[Start of Attachment]

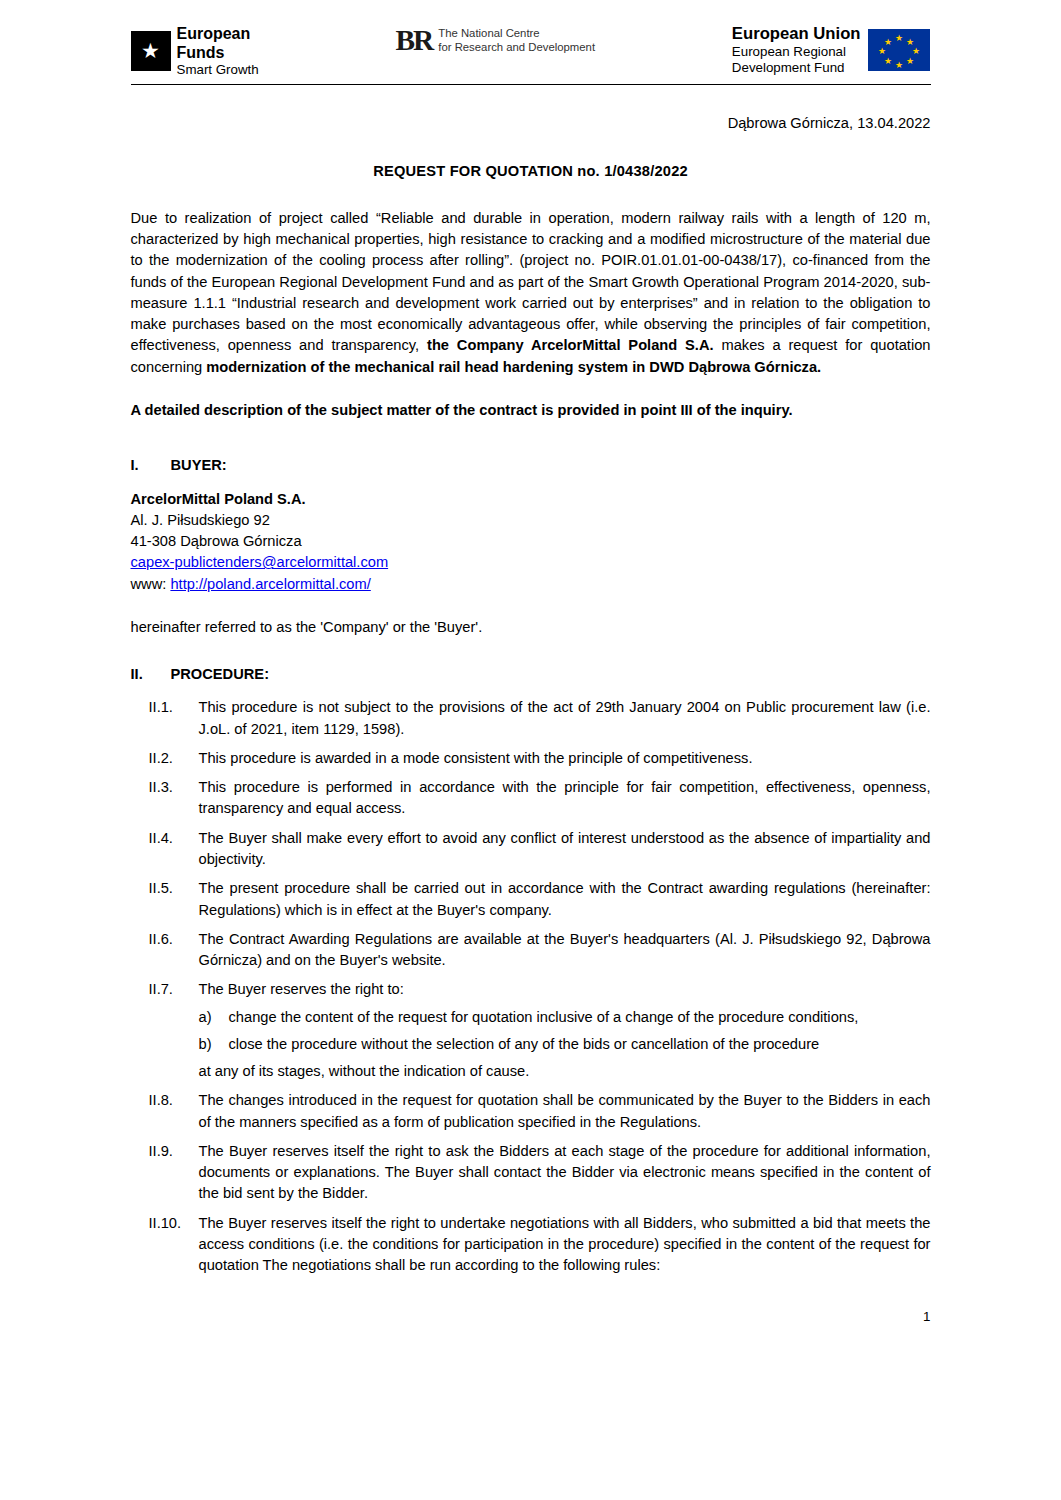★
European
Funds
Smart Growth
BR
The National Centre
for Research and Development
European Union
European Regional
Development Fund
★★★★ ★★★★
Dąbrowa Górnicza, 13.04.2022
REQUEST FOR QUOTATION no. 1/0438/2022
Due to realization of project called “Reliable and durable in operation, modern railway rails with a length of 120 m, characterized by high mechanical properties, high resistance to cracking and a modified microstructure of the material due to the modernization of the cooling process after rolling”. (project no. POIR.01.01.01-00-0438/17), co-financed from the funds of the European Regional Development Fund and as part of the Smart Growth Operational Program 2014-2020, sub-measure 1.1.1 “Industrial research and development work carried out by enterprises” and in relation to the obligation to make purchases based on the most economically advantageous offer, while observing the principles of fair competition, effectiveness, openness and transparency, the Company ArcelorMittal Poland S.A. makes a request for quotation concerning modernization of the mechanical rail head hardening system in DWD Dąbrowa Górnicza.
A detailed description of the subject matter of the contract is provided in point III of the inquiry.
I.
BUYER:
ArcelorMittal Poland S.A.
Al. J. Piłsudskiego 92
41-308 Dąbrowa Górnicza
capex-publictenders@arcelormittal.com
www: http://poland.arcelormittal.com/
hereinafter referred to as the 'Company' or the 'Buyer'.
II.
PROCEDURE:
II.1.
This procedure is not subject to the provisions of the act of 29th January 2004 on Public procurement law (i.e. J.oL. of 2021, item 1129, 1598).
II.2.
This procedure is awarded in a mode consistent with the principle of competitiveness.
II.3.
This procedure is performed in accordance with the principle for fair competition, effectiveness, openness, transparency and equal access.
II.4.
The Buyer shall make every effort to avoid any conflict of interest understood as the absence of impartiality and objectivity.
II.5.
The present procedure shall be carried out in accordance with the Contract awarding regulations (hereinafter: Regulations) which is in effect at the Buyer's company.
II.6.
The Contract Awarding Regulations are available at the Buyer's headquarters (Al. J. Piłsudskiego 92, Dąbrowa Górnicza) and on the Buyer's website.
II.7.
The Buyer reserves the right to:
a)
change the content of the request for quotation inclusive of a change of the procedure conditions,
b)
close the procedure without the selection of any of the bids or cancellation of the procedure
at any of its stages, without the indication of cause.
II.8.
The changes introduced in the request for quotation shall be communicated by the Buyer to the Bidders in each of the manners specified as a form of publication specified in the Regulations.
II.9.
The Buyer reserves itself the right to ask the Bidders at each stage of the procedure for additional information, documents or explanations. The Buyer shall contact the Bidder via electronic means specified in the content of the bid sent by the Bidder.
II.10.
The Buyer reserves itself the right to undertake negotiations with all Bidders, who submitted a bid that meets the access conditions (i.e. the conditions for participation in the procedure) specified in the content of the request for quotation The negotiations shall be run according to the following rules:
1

[End of Attachment]
[Start of Attachment]

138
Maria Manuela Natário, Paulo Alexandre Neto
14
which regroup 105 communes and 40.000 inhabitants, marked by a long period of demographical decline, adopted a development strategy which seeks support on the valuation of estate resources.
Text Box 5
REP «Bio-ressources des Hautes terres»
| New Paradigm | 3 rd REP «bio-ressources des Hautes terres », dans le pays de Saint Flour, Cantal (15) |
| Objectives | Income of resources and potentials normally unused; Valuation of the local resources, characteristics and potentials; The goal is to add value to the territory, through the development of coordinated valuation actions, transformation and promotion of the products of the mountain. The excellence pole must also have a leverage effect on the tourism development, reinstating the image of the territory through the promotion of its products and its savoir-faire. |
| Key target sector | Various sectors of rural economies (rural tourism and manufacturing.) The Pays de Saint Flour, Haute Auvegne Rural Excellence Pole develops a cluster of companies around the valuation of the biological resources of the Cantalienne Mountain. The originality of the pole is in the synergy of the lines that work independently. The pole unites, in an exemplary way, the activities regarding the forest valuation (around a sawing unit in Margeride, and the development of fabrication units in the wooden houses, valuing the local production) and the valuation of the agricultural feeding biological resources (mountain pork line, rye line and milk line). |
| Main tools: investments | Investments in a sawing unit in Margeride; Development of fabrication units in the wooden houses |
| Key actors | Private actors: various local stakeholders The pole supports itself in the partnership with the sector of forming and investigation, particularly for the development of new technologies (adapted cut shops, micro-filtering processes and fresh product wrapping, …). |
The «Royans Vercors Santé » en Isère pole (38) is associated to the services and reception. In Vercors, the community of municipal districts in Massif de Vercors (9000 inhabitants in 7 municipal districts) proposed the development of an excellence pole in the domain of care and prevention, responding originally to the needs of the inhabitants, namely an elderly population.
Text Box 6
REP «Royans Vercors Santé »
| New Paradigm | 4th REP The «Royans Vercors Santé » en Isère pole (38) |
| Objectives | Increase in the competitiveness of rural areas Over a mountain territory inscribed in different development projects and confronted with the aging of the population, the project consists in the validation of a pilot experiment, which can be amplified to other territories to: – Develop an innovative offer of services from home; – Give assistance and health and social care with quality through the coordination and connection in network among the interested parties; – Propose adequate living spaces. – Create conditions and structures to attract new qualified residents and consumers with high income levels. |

[End of Attachment]

- Task requirements -
Lines holding the string "offer" are the answer; copy each one from the listing above.

- Answer below -
Due to realization of project called “Reliable and durable in operation, modern railway rails with a length of 120 m, characterized by high mechanical properties, high resistance to cracking and a modified microstructure of the material due to the modernization of the cooling process after rolling”. (project no. POIR.01.01.01-00-0438/17), co-financed from the funds of the European Regional Development Fund and as part of the Smart Growth Operational Program 2014-2020, sub-measure 1.1.1 “Industrial research and development work carried out by enterprises” and in relation to the obligation to make purchases based on the most economically advantageous offer, while observing the principles of fair competition, effectiveness, openness and transparency, the Company ArcelorMittal Poland S.A. makes a request for quotation concerning modernization of the mechanical rail head hardening system in DWD Dąbrowa Górnicza.
| Objectives | Increase in the competitiveness of rural areas Over a mountain territory inscribed in different development projects and confronted with the aging of the population, the project consists in the validation of a pilot experiment, which can be amplified to other territories to: – Develop an innovative offer of services from home; – Give assistance and health and social care with quality through the coordination and connection in network among the interested parties; – Propose adequate living spaces. – Create conditions and structures to attract new qualified residents and consumers with high income levels. |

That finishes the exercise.